State visit to Serbia: feel-good program for Xi

As of: May 8, 2024 5:31 a.m

China’s state and party leader Xi is traveling to Serbia and Hungary. He doesn’t have to face any critical questions there, just a wealth of investment wishes. The timing of the trip is also no coincidence.

It is obvious: Xi Jinping is visiting friends in Belgrade. Because on the way from the airport to the Serbian capital, China’s state and party leader Xi Jinping has to pass Belgrade’s “West Gate”, a remarkably ugly high-rise building of Yugoslav brutalism in the 1980s. A huge red Chinese national flag covers the right wing of the two-part Genex Tower – with an oversized welcome greeting in Chinese. Genex, that was the state-owned Yugoslavian import-export company. That also fits.

Serbia and China share an “iron friendship,” according to both Beijing and Belgrade. The Serbian population already knows this; it has been part of the Serbian vocabulary at least since 2016. At that time, China invested heavily and directly in Serbia for the first time and bought the steelworks in Smederovo, saved it from bankruptcy and expanded it – 5,000 stable jobs for 8 years, as Vucic praises.

China is now Serbia’s second most important trading partner. According to Serbian President Aleksandar Vucic, the trade volume between the two countries was $6.1 billion in 2023. Serbia’s exports to China have also multiplied in recent years, he enthuses – from a manageable $6.4 million in 2012 to $1.2 billion a year 2023.

Ask for investments

But there is more, Vucic may think – and makes “three requests” to Xi Jinping on Serbian state television; three promising business areas in which China should invest in Serbia: Firstly, Serbia’s railway factories are being laboriously revived because the demand for trains on the European market is becoming ever greater, so that neither the German Siemens Group nor the Swiss Stadler Rail can deliver enough. But the Chinese could do that – preferably together with Serbia.

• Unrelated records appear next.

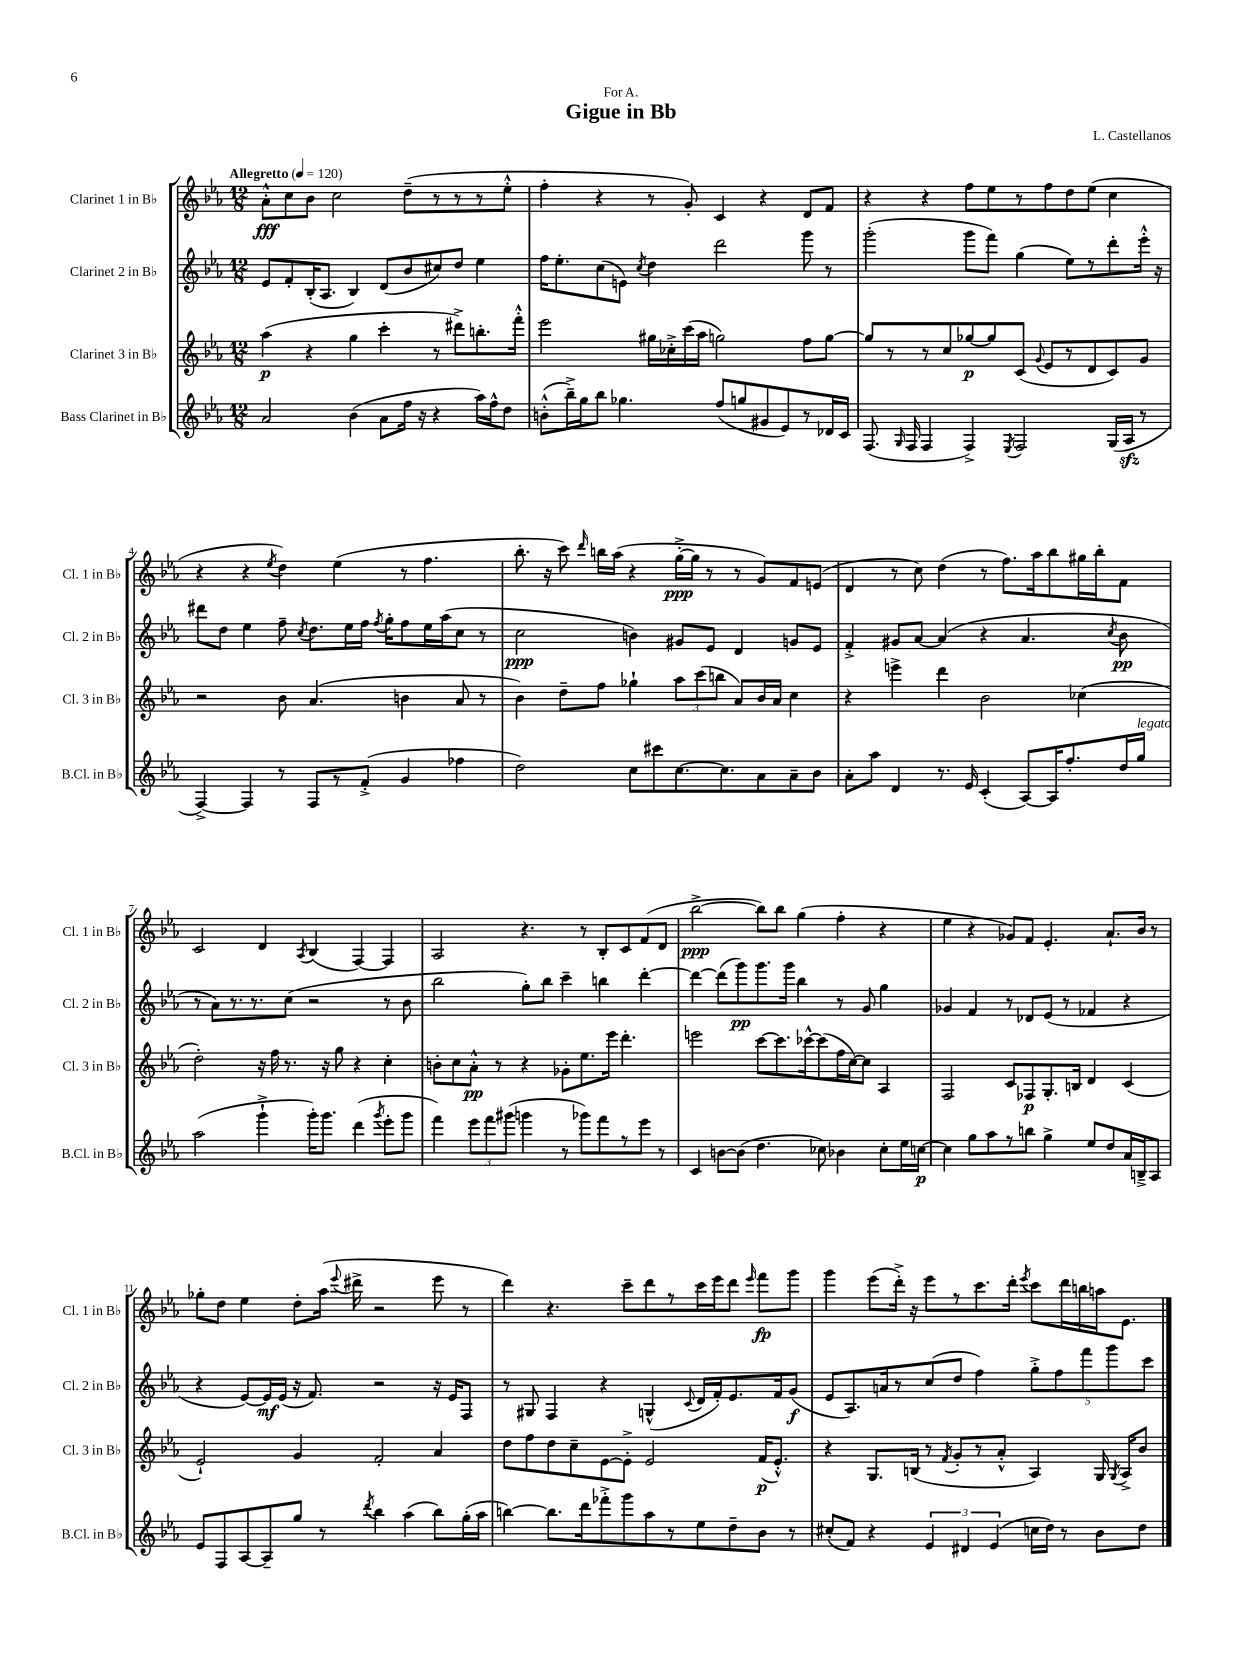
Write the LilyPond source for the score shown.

\header { title = "Gigue in Bb" composer = "L. Castellanos" dedication = "For A." }
<<
\new StaffGroup <<
\new Staff = "s0" \with { instrumentName = "Clarinet 1 in Bb" shortInstrumentName = "Cl. 1 in Bb" } {
    \clef treble \key ees \major \numericTimeSignature \time 12/8 \tempo "Allegretto" 4 = 120
    \autoBeamOff aes'8[-.-^\fff c''8 bes'8] c''2 d''8[--( r8 r8 r8 ees''8]-.-^ |
    f''4-. r4 r8 g'8-.) c'4 r4 d'8[ f'8] |
    r4 r4 f''8[ ees''8 r8 f''8 d''8 ees''8]( c''4 |
    r4 r4 \acciaccatura { ees''8 } d''4) ees''4( r8 f''4. |
    bes''8.-. r16 c'''8) \grace { d'''16 } b''16[ aes''16]( r4 g''16[~-.->\ppp g''16] r8 r8 g'8[) f'8 e'8]( |
    d'4 r8 c''8) d''4( r8 f''8.[) aes''16 bes''8 gis''16 bes''16-. f'8] |
    c'2 d'4 \acciaccatura { aes8 } bes4( f4~) f4 |
    aes2 r4. r8 bes8[-. c'8 f'8( d'8] |
    bes''2~->\ppp bes''8[) bes''8] g''4( f''4-. r4 |
    ees''4 r4 ges'8[) f'8] ees'4.-. aes'8.[-! bes'16] r8 |
    ges''8[-. d''8] ees''4 d''8[-. aes''16]( \appoggiatura { ees'''8 } dis'''16-> r2 ees'''8 r8 |
    d'''4) r4. c'''8[-- d'''8 r8 c'''16 ees'''16 d'''8] \grace { ees'''16 } f'''8[\fp g'''8] |
    g'''4 ees'''8[( d'''16]-.->) r16 ees'''8[ r8 c'''8. d'''16]-. \acciaccatura { ees'''8 } c'''8[ d'''16 b''16 a''16 ees'8.] \bar "|." |
}
\new Staff = "s1" \with { instrumentName = "Clarinet 2 in Bb" shortInstrumentName = "Cl. 2 in Bb" } {
    \clef treble \key ees \major \numericTimeSignature \time 12/8
    \autoBeamOff ees'8[ f'8-. bes16-.( aes8.] bes4) d'8[( bes'8 cis''8) d''8] ees''4 |
    f''16[ ees''8.-. c''8( e'8]) \acciaccatura { c''8 } d''4 d'''2 g'''8 r8 |
    g'''2-.( g'''8[ f'''8]) g''4( ees''8[) r8 d'''8-. ees'''16]-.-^ r16 |
    dis'''8[ d''8] ees''4 f''8-- \acciaccatura { c''8 } d''8.[ ees''16 f''16] \acciaccatura { f''8 } g''16[-. f''8 ees''16 aes''16( c''8] r8 |
    c''2\ppp b'4) gis'8[ ees'8] d'4 g'8[ ees'8] |
    f'4-.-> gis'8[ aes'8]~ aes'4( r4 aes'4. \acciaccatura { c''8 } bes'8\pp |
    r8 aes'8[) r8. r8. c''8]( r2 r8 bes'8 |
    bes''2 g''8[-.) bes''8] c'''4-- b''4 d'''4~-. |
    d'''4~ d'''8[( g'''8\pp) g'''8. g'''16] bes''4 r8 g'8 g''4 |
    ges'4 f'4 r8 des'8[ ees'8]( r8 fes'4 r4 |
    r4 ees'8[~) ees'16\mf ees'16]( r16 f'8.) r2 r16 ees'16[ f8] |
    r8 gis8 f4 r4 g4-^( \appoggiatura { c'8 } d'16[ f'16-.) ees'8. f'16 g'8]\f( |
    ees'8[ aes8.) a'16 r8 c''8( d''8] f''4) \tuplet 5/4 { g''8[-.-> f''8 f'''8 g'''8 c'''8] } \bar "|." |
}
\new Staff = "s2" \with { instrumentName = "Clarinet 3 in Bb" shortInstrumentName = "Cl. 3 in Bb" } {
    \clef treble \key ees \major \numericTimeSignature \time 12/8
    \autoBeamOff aes''4\p( r4 g''4 c'''4-. r8 dis'''8[->) b''8.-. f'''16]-.-^ |
    ees'''2 gis''16[ ces''16-.-> c'''16( aes''16] g''2) f''8[ g''8]~ |
    g''8[ r8 r8 c''8 ges''8~\p ges''8 c'8]( \appoggiatura { g'8 } ees'8[ r8 d'8 c'8) g'8] |
    r2 bes'8 aes'4.( b'4 aes'8 r8 |
    bes'4) d''8[-- f''8] ges''4-! \tuplet 3/2 { aes''8[ c'''8( b''8] } aes'8[) bes'16 aes'16] c''4 |
    r4 e'''4-> d'''4 bes'2 ces''4( |
    d''2-.) r16 f''16 r8. r16 g''8 r4 c''4-. |
    b'8[-. c''8 aes'8]-.-^\pp r8 r4 ges'8[-. ees''8. ees'''16] d'''4.-. |
    e'''2 c'''8[~ c'''8. ces'''16~-^ ces'''8( f''16 c''16~) c''8] aes4 |
    f2 c'8[ fes8\p g8.-. b16] d'4 c'4( |
    ees'2-!) g'4 f'2-. aes'4 |
    d''8[ f''8 d''8 c''8-- ees'8~ ees'8]-.-> ees'2 f'16[\p( ees'8.]-.-^) |
    r4 g8.[ b16]( r8 \acciaccatura { f'8 } g'8[-. r8 aes'8]-.-^ aes4) g16 \acciaccatura { g8 } aes16[-> bes'8] \bar "|." |
}
\new Staff = "s3" \with { instrumentName = "Bass Clarinet in Bb" shortInstrumentName = "B.Cl. in Bb" } {
    \clef treble \key ees \major \numericTimeSignature \time 12/8
    \autoBeamOff aes'2 bes'4( aes'8[ f''16] r16 r4 aes''16[) f''16-^ d''8] |
    b'8[-.-^( bes''16--->) g''16 bes''8] ges''4. f''8[( g''8 gis'8 ees'8) r8 des'16 c'16] |
    f8.( \grace { g16 } f16 f4 f4->) \acciaccatura { ees8 } f2 g16[( aes16]\sfz r8 |
    f4~->) f4 r8 f8[ r8 f'8]-.->( g'4 fes''4 |
    d''2) c''8[ cis'''8 c''8.~ c''8. aes'8 aes'8-- bes'8] |
    aes'8[-. aes''8] d'4 r8. ees'16 c'4-.( aes8[~) aes16 f''8.-. d''16 g''16]^\markup { \italic "legato" } |
    aes''2( g'''4-!-> g'''16[-.) g'''8.] d'''4( \acciaccatura { g'''8 } ees'''8[-. g'''8] |
    f'''4) \tuplet 3/2 { ees'''8[ f'''8 gis'''8]( } g'''4 r8 ges'''8[) f'''8 r8 ees'''8] r8 |
    c'4 b'8[~ b'8]( d''4. ces''8) bes'4 ces''8[-. ees''16 c''16]~\p |
    c''4 g''8[ aes''8 r8 b''8] g''4-> ees''8[ d''8 aes'16 b16---> aes8] |
    ees'8[ f8 aes8~ aes8-- g''8] r8 \acciaccatura { d'''8 } bes''4 aes''4( bes''8[) g''16-.( aes''16] |
    b''4~) b''8.[ d'''16 fes'''8-.-> g'''8 aes''8 r8 ees''8 d''8-- bes'8] r8 |
    cis''8[-.( f'8]) r4 \tuplet 3/2 { ees'4 dis'4 ees'4( } c''16[ d''16]) r8 bes'8[ d''8] \bar "|." |
}
>>
>>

Second on Vucic’s wish list: China’s know-how in the areas of artificial intelligence and electromobility, for which Serbia could act as a construction site and place of operation for e-cars, e-taxis and air taxis. The friends from Beijing have already invested a lot in their neighbor Hungary. Then the rest from president to president, personally.

Aleksandar Vucic and Xi Jinping shaking hands in 2017: At that time, Serbia’s president visited Beijing.

Orban, the “panda hugger”

Xi comes from France, Hungary is only the last stop on his European trip, before that there is a stopover in Serbia. Both stops are more of a feel-good program at the end of the small European tour. Serbia is the largest of the Western Balkan countries, all of which would actually like to be EU members – Serbia has been a candidate for membership for 12 years. Hungary has been an EU member for 20 years, but under Prime Minister Viktor Orban maintains political friendships that irritate many EU partners.

Orban is considered a “panda hugger” in China, a loose description for friends of Beijing. Hungary, like Serbia, is part of the “New Silk Road”, China is building and investing in new trade routes and sales channels for its own economy. This includes motorways and an express railway line between Belgrade and Budapest.

The Orban government is also increasingly attracting Chinese car manufacturers: Hungary is intended to become a hotspot for the car industry in Europe and does not want to only be dependent on the large German car companies Audi, BMW and Daimler-Benz. “Maintain good relations with as many countries as possible,” is how Orban’s chief of staff Gergely Gulyás puts it in a friendly manner.

Commemoration of NATO bombing

Strategic partnerships, shuffled cards for political poker rounds. Serbian China expert Stefan Vladisavljev calls it “multi-vector foreign policy”: a balancing between West and East, Europe and Asia. Geopolitics with concessions, give and take.

Serbia signed a free trade agreement with China six months ago and it is due to come into force in July. “Taiwan is China, period,” says Vucic on Chinese state television, in line with those in power in Beijing. And in return, expects the same when it comes to Kosovo: a former Serbian province, an independent country since 2008 that is not recognized by Serbia – and of course not by China either.

But Xi is not just coming to Belgrade as a traveling salesman. Nobody believes it is a coincidence that he ends up in Belgrade exactly 25 years to the day after the bombing of the Chinese embassy in Belgrade. During the Kosovo War in 1999, NATO bombs dropped by US Air Force fighter bombers hit the embassy. Three Chinese journalists were killed.

The then US President Bill Clinton expressly apologized and NATO claimed that the bomb hits were an accident. China did not accept this apology. This will also be remembered during the state visit. “Fuck NATO” and “Fuck EU” are graffiti that are repeatedly noticed on house walls in Belgrade. Of course not at the “Genex Tower”.